(Text excerpt):

Czechoslovak Leaders Soften the Hard Line
But dissidents complain that reforms are tentative and designed to divide opposition. LUKEWARM GLASNOST
INSIDE the baroque Lucerna Dance Hall, long-haired youngsters swing to the incessant beat of loud music and acid lyrics such as, ``Skinhead, Skinhead, Bang! Bang! Bang!'' ``A few years ago, I was thrown in jail for promoting such music,'' marvels Karel Srp, the ebullient leader of the outlawed Jazz Section. ``It's progress, it's glasnost [openness] - but limited progress, limited glasnost, nothing like in Hungary or Poland.''
Czechoslovakia is trying to change. Long a leader of East European resistance to Soviet leader Mikhail Gorbachev's reforms, its orthodox communist regime now is buffeted by new pressures, from East and West, and from below. As the Lucerna rock concert shows, the hard-line leadership has responded by allowing more independent cultural activities.
But diplomats, dissidents, and even Communist Party functionaries doubt the depth of Czechoslovak glasnost. Official reform efforts remain defensive, they say, marked by caution and repression, while unofficial pressure from the long-passive population remains too weak to force an acceleration.
``The changes here just aren't systematic. They don't touch the roots of the totalitarian abuses,'' says one Western diplomat.

(Exercise data):
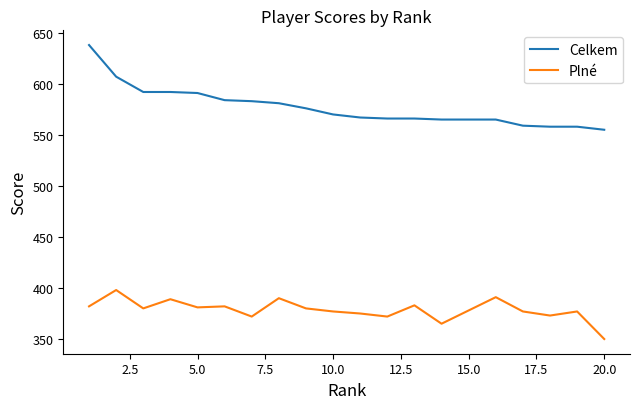

What is the minimum value shown in the chart?

350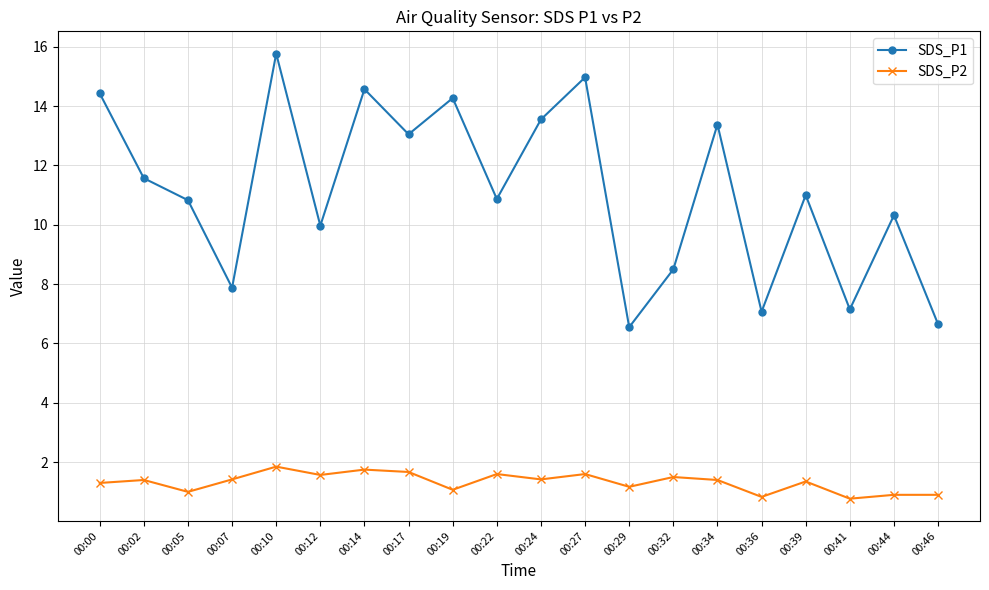

Which series has the largest range (max minus min)?

SDS_P1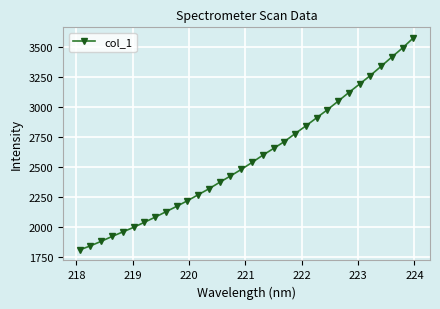

What is the average value?

2573.3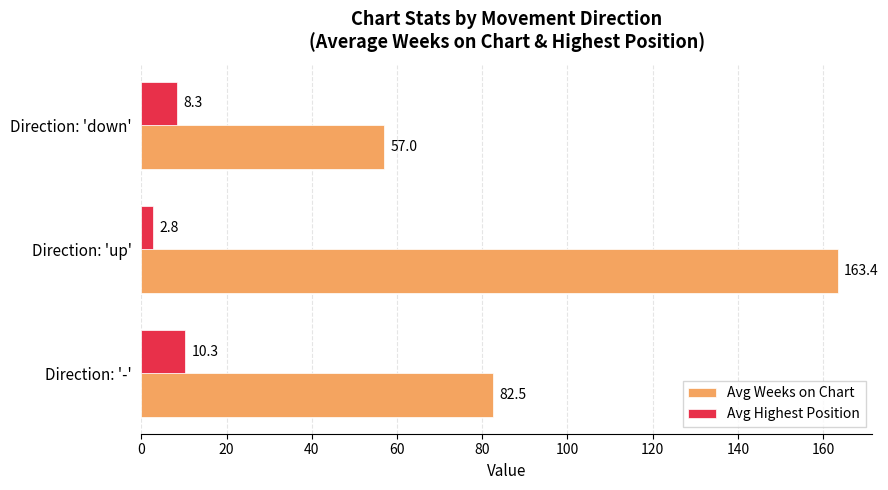

Which series has the largest total across all categories?

Avg Weeks on Chart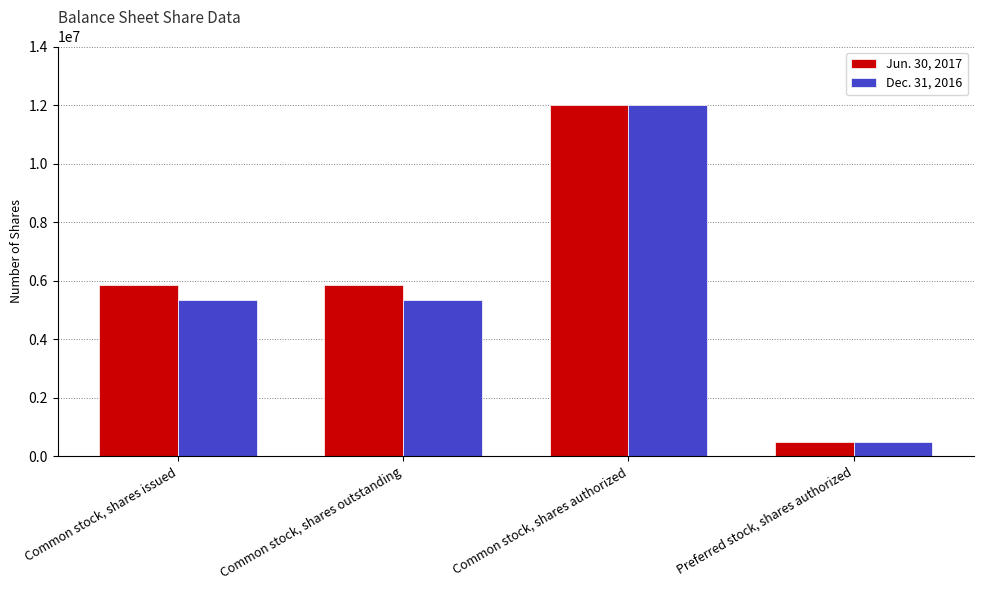

What value does the Jun. 30, 2017 series have at Common stock, shares authorized?

12000000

(About this exercise):
Sum up the article on Czechoslovakia's hard-line leaders in two sentences.

(Answer to the problem):
Czechoslovakia's orthodox communist leadership, long a leader of East European resistance to Gorbachev's reforms and now pressed from East, West and below, has started allowing more independent cultural activity, such as a rock concert at the Lucerna Dance Hall. Still, diplomats, dissidents and even party functionaries doubt how deep this openness goes: they say official reform stays cautious and repressive, and pressure from the long-passive population is too weak to speed it up.